Lost and Found in Japan

Sophomore Soleil Salgado reflects on her year abroad as an American exchange student.

Soleil Salgado.

The shy, American student.

Now the traveler.

Deciding to spend a semester over 6,406 miles away is not a trip for the faint of heart to say the least, but Salgado knew her sophomore year had to be one for the books.  With the ideal destination in mind, she set out across the world to a place where no one knew her name or even spoke her language, yet somehow, Salgado knew she was where she belonged.

“I speak English and Spanish already and I wanted a language that was a challenge for me and my uncle had always loved Japan,” Salgado said. “It was a great fit.”

Wanting to step out of her comfort zone, Salgado took the steps to join an exchange program the summer before the 2018-2019 school year began. This was an chance to show her a new

perspective to herself and the world.

“I’m typically a shy person, I wanted to do something that gave me independence and I always wanted to experience another culture,” Salgado said.

Being the new kid is never easy, adding in a completely new culture to the mix is even harder. Salgado approached the new school with anxiety and new customs to learn, introducing a seemingly tall order for the first time exchange student.
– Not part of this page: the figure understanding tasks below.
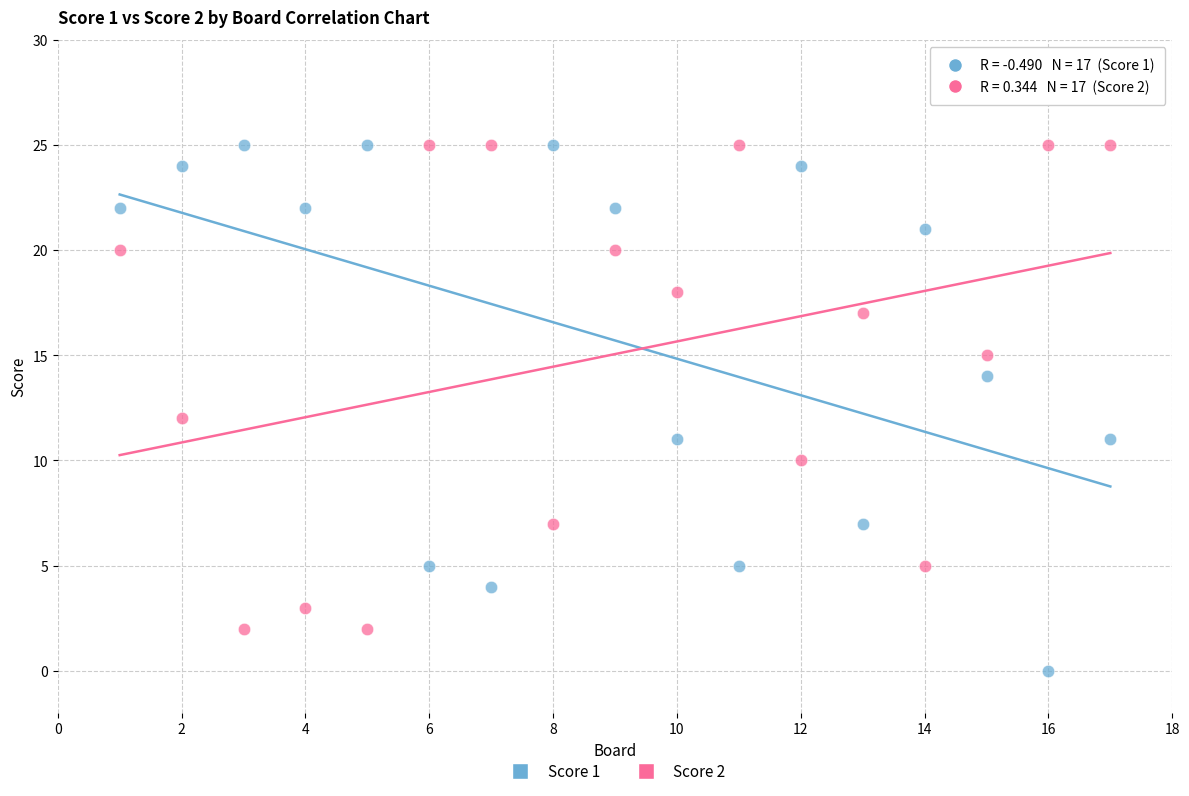

Which series contains the lowest Y value?

Score 1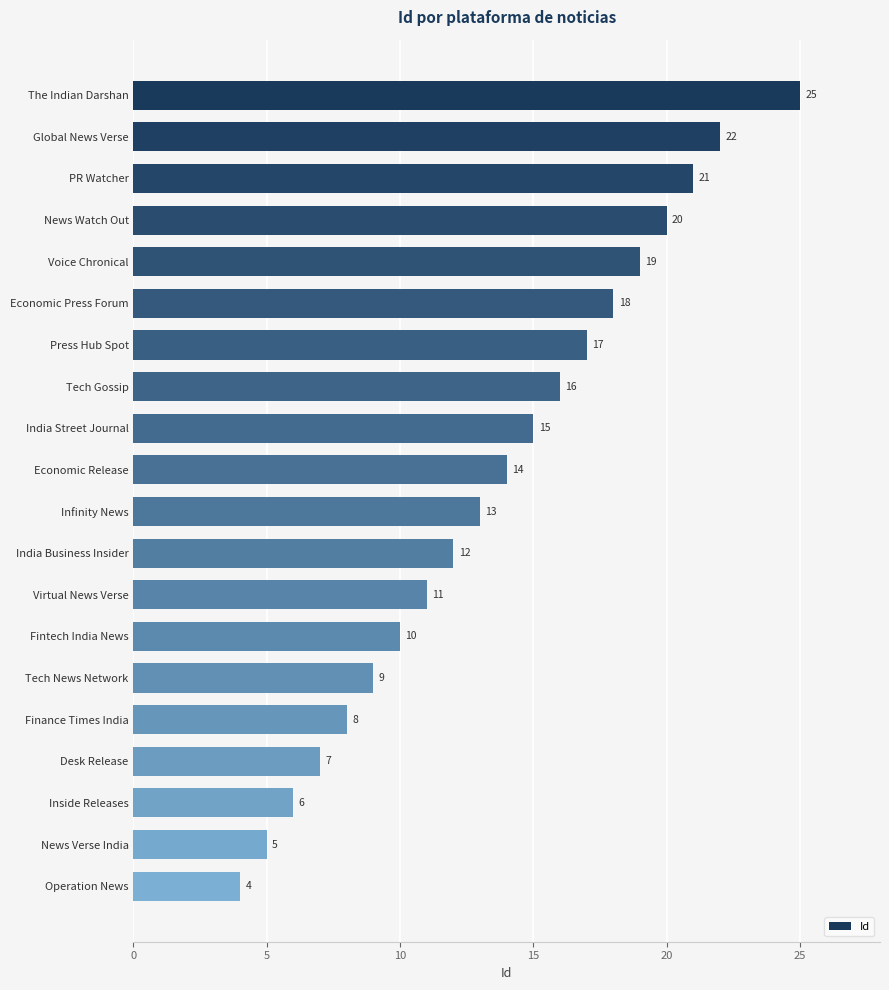

Count the number of categories in the chart.

20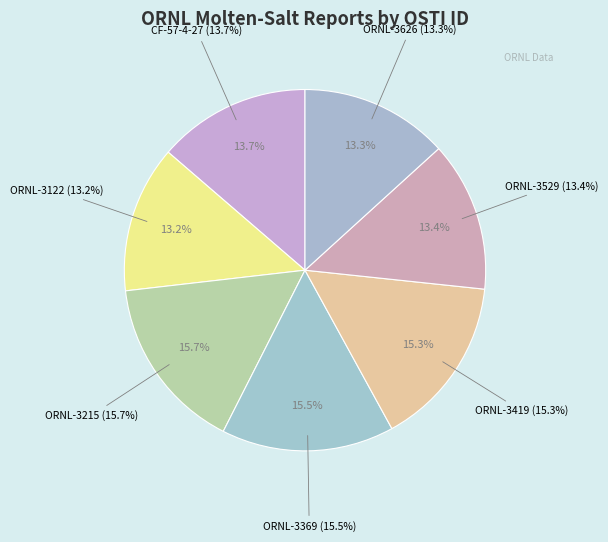

Approximately how many times larger is the value at CF-57-4-27 compared to ORNL-3122?

1.0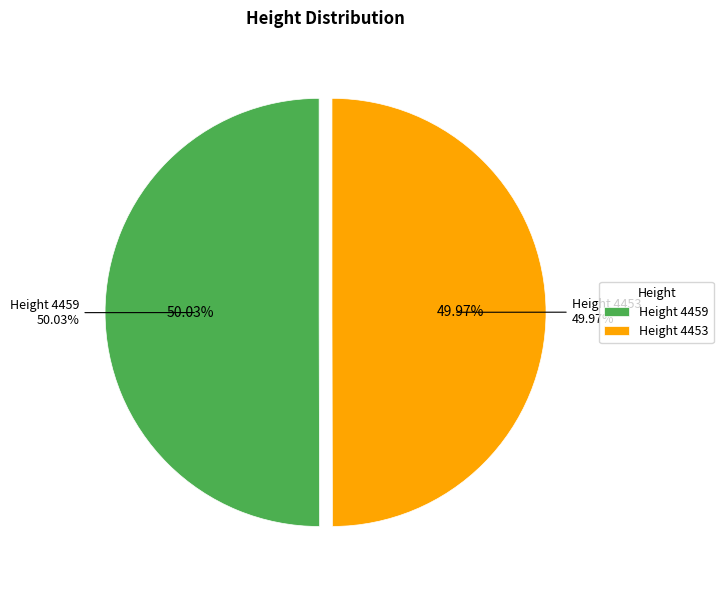

To the nearest percent, what is the combined percentage of 4459 and 4453?

100%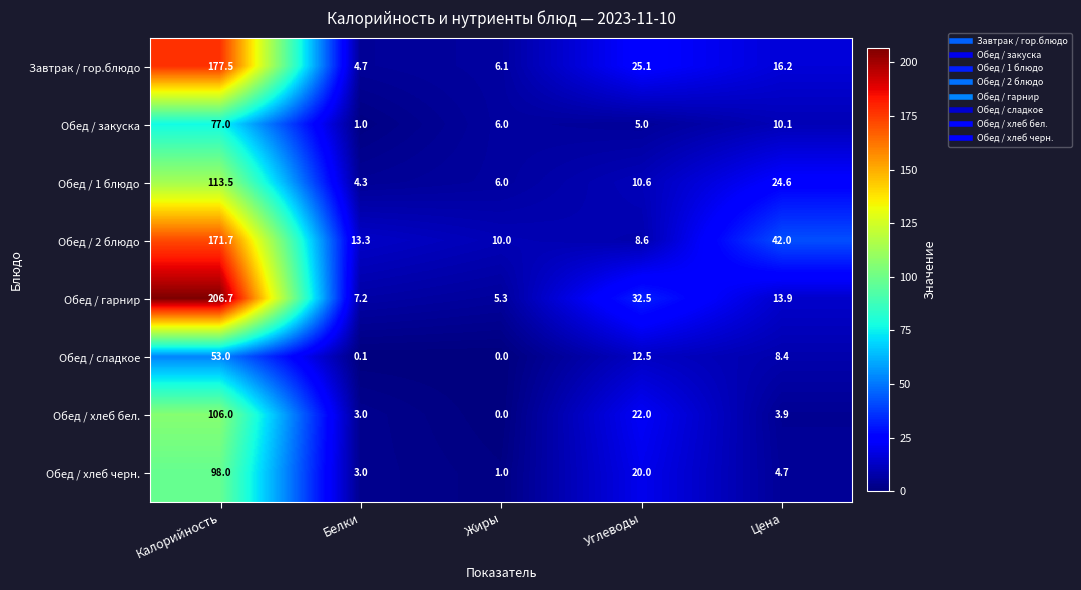

Count the number of categories in the chart.

5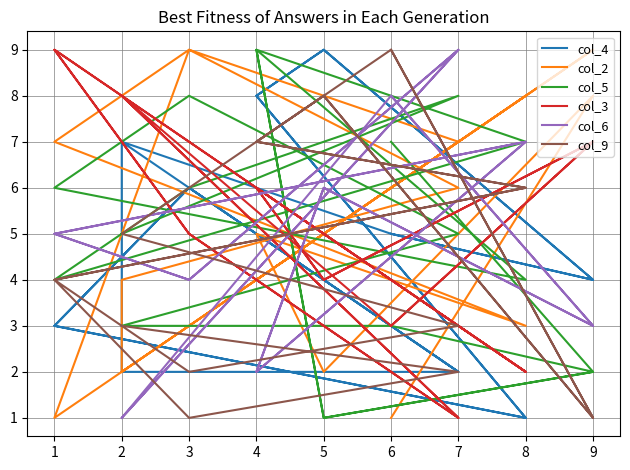

The col_5 series shows 6 at 1. True or false?

False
“My first day, I was nervous and wearing the uniform was definitely a new weird thing, when I went to my class my Japanese was pretty bad, so I don’t think anyone knew I spoke a bit,” Salgado said. “I could tell they were nervous too but everyone was so welcoming.”
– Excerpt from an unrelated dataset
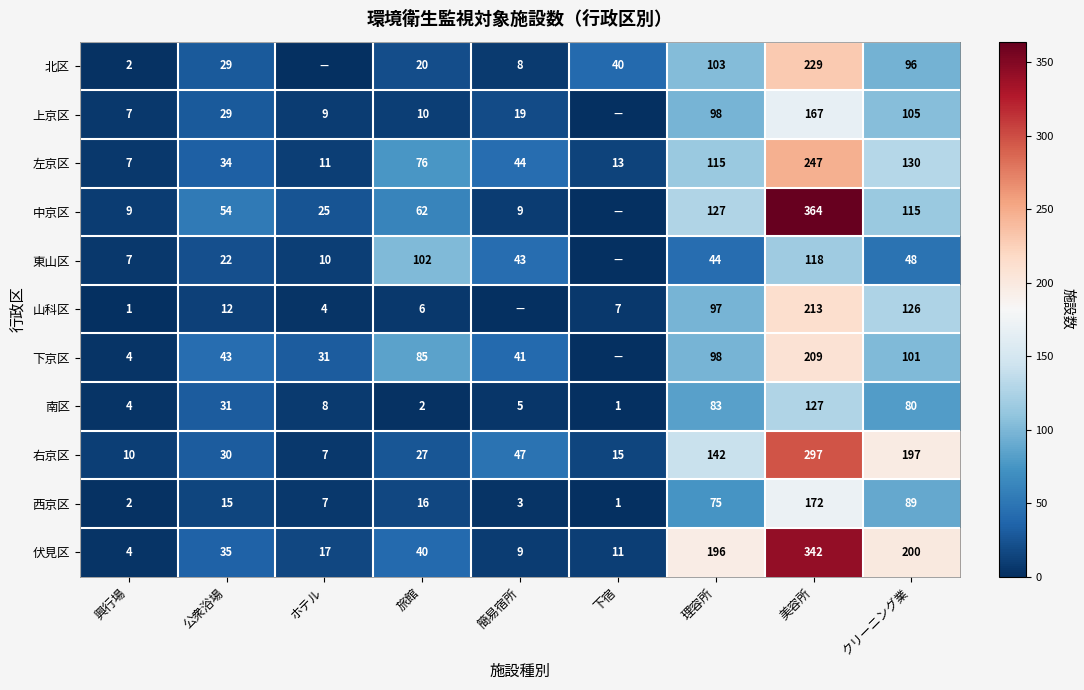

What is the difference between the highest and lowest values at 興行場?

9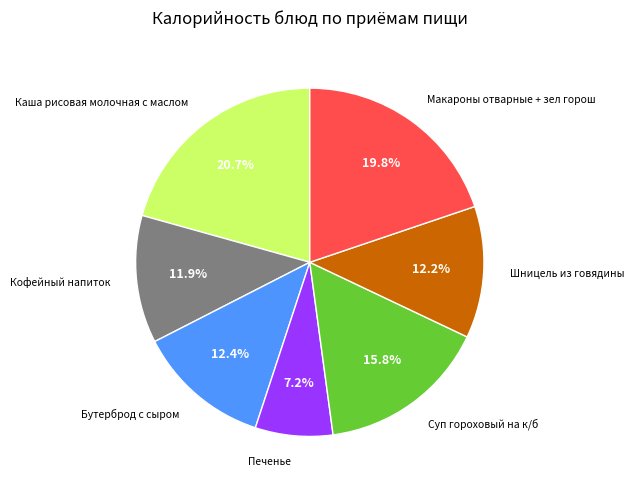

Does any single category account for the majority?

No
Salgado takes selfies with her friends in Japan.

The non-stop adventure of learning about life in another country didn’t end at the school doors, Salgado soon found herself at all the local hangouts with her new found friends.

“For fun after school even though it wasn’t allowed, me and my friends would go to karaoke bars and go to the Japanese photo booths,” Salgado said. “These Japanese photo booths are a huge thing for them.”

Giving Salgado a place to stay and introducing her to a second family while so far from home is one of many fond memories from Soleil’s journey abroad.

“Honestly the sweetest people I’ve ever met, they always made sure I was comfortable and healthy,” Salgado said. “I loved all four of my host siblings and there was never a dull moment in the house.”

While away from home, Salgado admits she wasn’t homesick and even plans on returning to Japan in 2020 after living and learning about the culture.

“I honestly didn’t miss much, the food was great and good for me,”Salgado said. “I guess I missed having guy friends the most. I couldn’t get close to a guy at school over there without them blushing – it was adorable to be honest.”

After returning to Texas, Salgado still remains in constant communication with the people she met along her journey and holds them dear to her heart and memory.

“I’m home now, but I still talk to my Japanese classmates on Instagram and the social media application called ‘Line’ all the time,” Salgado said. “Me and my host mother always send each other photos, I miss her a lot too.”

Salgado enjoying a meal with friends.

Reflecting on the lessons learned through experiencing life in a foreign country, Salgado has a new understanding for herself and sage advice for others considering joining a program as well.

“You cannot be shy,” she said. “because everyone else around you is even shyer, you need to go up to people and show that you want to be a part of everything.”